Based on the chart below, names that fit our criteria include Ada, Cassia, Athena, Erin, or Olivia for a girl and Nikolas, Levi, Isaac, Dylan or Alexander for a boy. Follow along and I’ll explain where I got the data and how it helps me pick names.
The graph you see above is a scatterplot of the names, showing the vote total versus the number of babies given that name in the U.S. in 2007. For example, Isaac has 1220 votes as of this writing and 10,066 babies were named Isaac in 2007.
To get this chart we need data for baby name popularity, and the Social Security Administration has plenty. We can take the most recent data available (2007), or try names for the current decade. If I wanted to get really fancy I might do some sort of rolling average, or try to catch rising and falling trends, but I’m already doing way too much math for a Sunday afternoon as it is.
So the first question to ask is do the votes and name counts correlate at all? Do names with more votes tend to be more popular? The chart below shows a Pearson Correlation from SPSS, and you can see that the number of votes is correlated significantly with both names for 2007 and names for the decade:
This brings us to the chart above – we know that the number of votes and the name popularity have a positive, linear relationship – so if we graph the linear relationship, we can see which names have more votes than expected and which have less. That’s the linear regression you see in the chart.

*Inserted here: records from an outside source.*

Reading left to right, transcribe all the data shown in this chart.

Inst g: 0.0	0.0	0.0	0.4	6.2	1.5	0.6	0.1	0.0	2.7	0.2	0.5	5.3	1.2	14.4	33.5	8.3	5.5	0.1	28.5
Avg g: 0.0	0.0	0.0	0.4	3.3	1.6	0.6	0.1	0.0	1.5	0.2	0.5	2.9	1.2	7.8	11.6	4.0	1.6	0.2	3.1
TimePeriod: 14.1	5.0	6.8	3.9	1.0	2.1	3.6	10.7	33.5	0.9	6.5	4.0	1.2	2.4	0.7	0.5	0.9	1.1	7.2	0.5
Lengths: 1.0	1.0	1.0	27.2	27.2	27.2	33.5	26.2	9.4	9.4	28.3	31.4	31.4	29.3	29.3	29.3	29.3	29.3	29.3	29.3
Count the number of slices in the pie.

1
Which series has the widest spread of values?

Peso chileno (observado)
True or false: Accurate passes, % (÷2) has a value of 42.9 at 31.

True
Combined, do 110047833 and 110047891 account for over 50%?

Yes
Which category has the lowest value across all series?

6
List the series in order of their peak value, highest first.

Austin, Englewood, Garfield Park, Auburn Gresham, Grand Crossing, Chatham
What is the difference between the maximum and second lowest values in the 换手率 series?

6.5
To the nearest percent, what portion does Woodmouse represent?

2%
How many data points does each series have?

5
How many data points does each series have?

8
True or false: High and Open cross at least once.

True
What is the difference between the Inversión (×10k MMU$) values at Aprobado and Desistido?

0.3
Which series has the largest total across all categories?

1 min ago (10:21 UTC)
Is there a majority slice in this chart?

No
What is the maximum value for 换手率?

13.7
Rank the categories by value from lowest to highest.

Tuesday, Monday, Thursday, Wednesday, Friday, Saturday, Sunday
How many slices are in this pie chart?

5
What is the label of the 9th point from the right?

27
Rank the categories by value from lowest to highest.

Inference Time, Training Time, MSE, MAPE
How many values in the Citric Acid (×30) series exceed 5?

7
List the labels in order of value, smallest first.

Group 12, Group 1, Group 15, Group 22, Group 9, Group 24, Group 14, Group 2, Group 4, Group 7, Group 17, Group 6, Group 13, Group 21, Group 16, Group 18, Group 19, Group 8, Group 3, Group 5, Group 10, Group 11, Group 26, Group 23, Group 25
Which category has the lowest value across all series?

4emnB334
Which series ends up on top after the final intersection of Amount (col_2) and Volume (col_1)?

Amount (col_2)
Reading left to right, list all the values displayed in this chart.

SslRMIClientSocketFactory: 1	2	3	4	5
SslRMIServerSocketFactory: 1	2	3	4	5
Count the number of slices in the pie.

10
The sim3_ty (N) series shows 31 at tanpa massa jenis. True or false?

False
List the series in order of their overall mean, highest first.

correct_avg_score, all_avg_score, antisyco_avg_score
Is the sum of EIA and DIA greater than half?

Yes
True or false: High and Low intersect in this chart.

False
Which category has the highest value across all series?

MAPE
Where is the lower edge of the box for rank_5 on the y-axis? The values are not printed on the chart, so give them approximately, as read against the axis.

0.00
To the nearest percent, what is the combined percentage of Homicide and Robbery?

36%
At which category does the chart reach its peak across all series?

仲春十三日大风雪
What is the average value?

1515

Note that really there’s two totally separate lines to consider – the red line for boys and the blue line for girls. Names that fall above their respective lines, like Ada and Levi, have more votes than we would expect just based on popularity.
Above and below the means you see lines for the 95% confidence interval – which is actually pretty wide. Basically we can be confident that if we had 20 babies this year (icosatuplets?), and did an internet vote for each one, the regression line would fall inside those boundaries 19 times. Having one baby has been enough work, though, so I don’t think I’ll ask Ann to test that one. Names that are above the confidence interval will be above the line 95% or the time so we can be very confident that they are favored by our voters more than they are popular in the U.S. In our study, only one name does – Ada.
Another interesting statistic is the R-Square value – for boys, the value of 0.22 means that 22% of the variability of the baby name votes can be explained by popularity in the U.S. in 2007. For girls it’s much higher – 53%. This isn’t exactly the same thing as saying our voters are 53% influenced by popular names when they picked a girls name, but it gives you a good idea how strong the correlation is.
*Here’s another question – what do we do with the names that got votes but didn’t show up in the top 1000? We have no way to know the number of babies with those names. There’s a couple of options – one is to exclude them from study, which isn’t very fun. Another is to just set the name count to zero, since that’s guaranteed to be less than any others in the top 1000 and we don’t have any data on how they compare with each other. For this analysis I’m going to assume the these names were used for some babies, and just split the different between the count for the last name for boys (last year: 191votes, decade: 834) and girls (last year: 262, decade: 1125). This isn’t a particularly good way to do things – I could fit a curve to the distribution of votes and then take the midpoint or something instead, but either way we’re making up numbers, we don’t really know where along the tail end of the curve the names would appear.